Opinion, arguments & analyses from the editors of Scientific American
Effective World Government Will Be Needed to Stave Off Climate Catastrophe
March 17, 2012
A policy article authored by several dozen scientists appeared online March 15 in Science to acknowledge this point: “Human societies must now change course and steer away from critical tipping points in the Earth system that might lead to rapid and irreversible change. This requires fundamental reorientation and restructuring of national and international institutions toward more effective Earth system governance and planetary stewardship.”
The report summarized 10 years of research evaluating the capability of international institutions to deal with climate and other environmental issues, an assessment that found existing capabilities to effect change sorely lacking. The authors called for a “constitutional moment” at the upcoming 2012 U.N. Conference on Sustainable Development in Rio in June to reform world politics and government. Among the proposals: a call to replace the largely ineffective U.N. Commission on Sustainable Development with a council that reports to the U.N. General Assembly, at attempt to better handle emerging issues related to water, climate, energy and food security. The report advocates a similar revamping of other international environmental institutions.
Unfortunately, far more is needed. To be effective, a new set of institutions would have to be imbued with heavy-handed, transnational enforcement powers. There would have to be consideration of some way of embracing head-in-the-cloud answers to social problems that are usually dismissed by policymakers as academic naivete. In principle, species-wide alteration in basic human behaviors would be a sine qua non, but that kind of pronouncement also profoundly strains credibility in the chaos of the political sphere. Some of the things that would need to be contemplated: How do we overcome our hard-wired tendency to “discount” the future: valuing what we have today more than what we might receive tomorrow? Would any institution be capable of instilling a permanent crisis mentality lasting decades, if not centuries? How do we create new institutions with enforcement powers way beyond the current mandate of the U.N.? Could we ensure against a malevolent dictator who might abuse the power of such organizations?
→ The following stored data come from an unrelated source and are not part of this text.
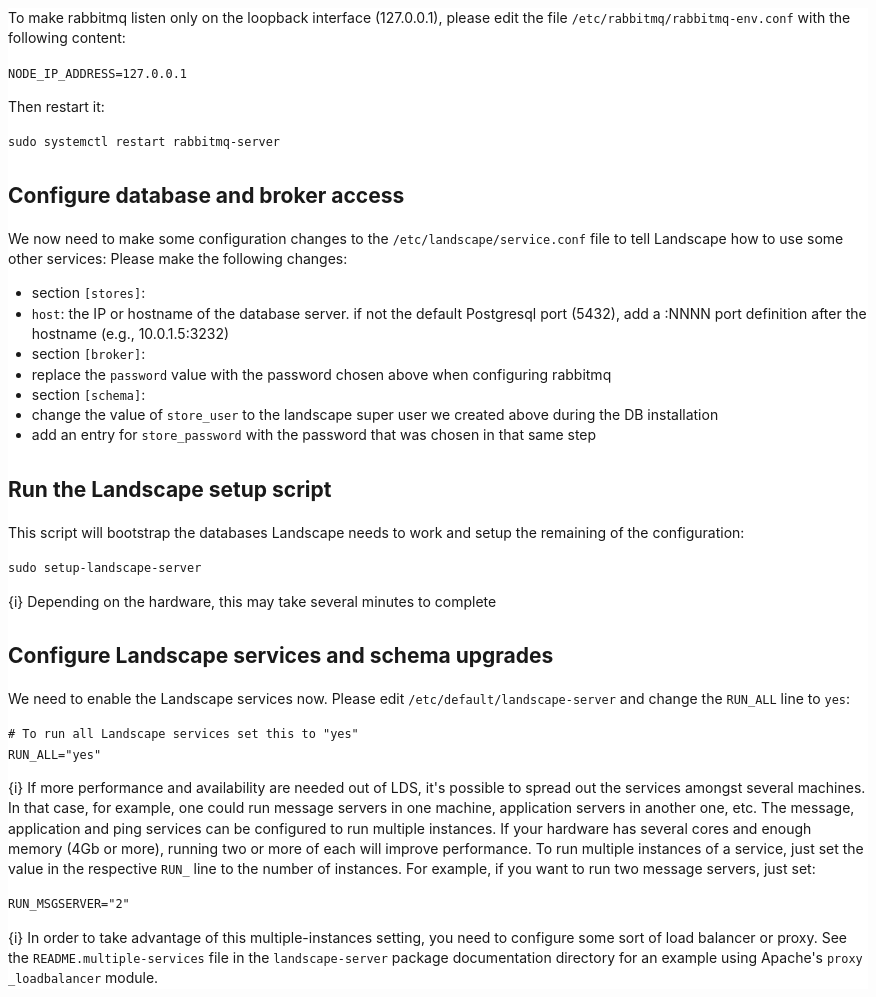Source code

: To make rabbitmq listen only on the loopback interface (127.0.0.1), please edit the file `/etc/rabbitmq/rabbitmq-env.conf` with the following content:
```
NODE_IP_ADDRESS=127.0.0.1
```

Then restart it:
```
sudo systemctl restart rabbitmq-server
```

## Configure database and broker access
We now need to make some configuration changes to the `/etc/landscape/service.conf` file to tell Landscape how to use some other services:
Please make the following changes:
 * section `[stores]`:
  * `host`: the IP or hostname of the database server.  if not the default Postgresql port (5432), add a :NNNN port definition after the hostname (e.g., 10.0.1.5:3232)
 * section `[broker]`:
  * replace the `password` value with the password chosen above when configuring rabbitmq
 * section `[schema]`:
  * change the value of `store_user` to the landscape super user we created above during the DB installation
  * add an entry for `store_password` with the password that was chosen in that same step

## Run the Landscape setup script
This script will bootstrap the databases Landscape needs to work and setup the remaining of the configuration:
```
sudo setup-landscape-server
```

 {i} Depending on the hardware, this may take several minutes to complete

## Configure Landscape services and schema upgrades
We need to enable the Landscape services now. Please edit `/etc/default/landscape-server` and change the `RUN_ALL` line to `yes`:
```
# To run all Landscape services set this to "yes"
RUN_ALL="yes"
```
 {i} If more performance and availability are needed out of LDS, it's possible to spread out the services amongst several machines. In that case, for example, one could run message servers in one machine, application servers in another one, etc.
The message, application and ping services can be configured to run multiple instances. If your hardware has several cores and enough memory (4Gb or more), running two or more of each will improve performance. To run multiple instances of a service, just set the value in the respective `RUN_` line to the number of instances. For example, if you want to run two message servers, just set:
```
RUN_MSGSERVER="2"
```
 {i} In order to take advantage of this multiple-instances setting, you need to configure some sort of load balancer or proxy. See the `README.multiple-services` file in the `landscape-server` package documentation directory for an example using Apache's `proxy_loadbalancer` module.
Behavioral economics and other forward-looking disciplines in the social sciences try to grapple with weighty questions. But they have never taken on a challenge of this scale, recruiting all seven billion of us to act in unison. The ability to sustain change globally across the entire human population over periods far beyond anything ever attempted would appear to push the relevant objectives well beyond the realm of the attainable. If we are ever to cope with climate change in any fundamental way, radical solutions on the social side are where we must focus, though. The relative efficiency of the next generation of solar cells is trivial by comparison.
My Comment: Other World, Scientific fields will unite with these "Climate Scientists" such as Criminal Science, Health Science, Monetary Science etc, for the good of our earth and our human survival. The world media will, of course, package it and feed it to every nation in such a way as to convince "all seven billion of us to act in unison" and accept a World Authority which will morph into a World Government. And, of course, a government must have a controlling body with a Head.... Guess who.
"And that no man might buy or sell, except he that had the mark, or the name of the beast, or the number of his name." Rev.13:17. Paraphrased: "And when the Anti-Christ rules, no person will be allowed to buy or sell anything, unless he/she has the official, implanted chip or RFID tag, tattooed name, number or bar-code of the demon possessed Anti-Christ, on their forehead or hand".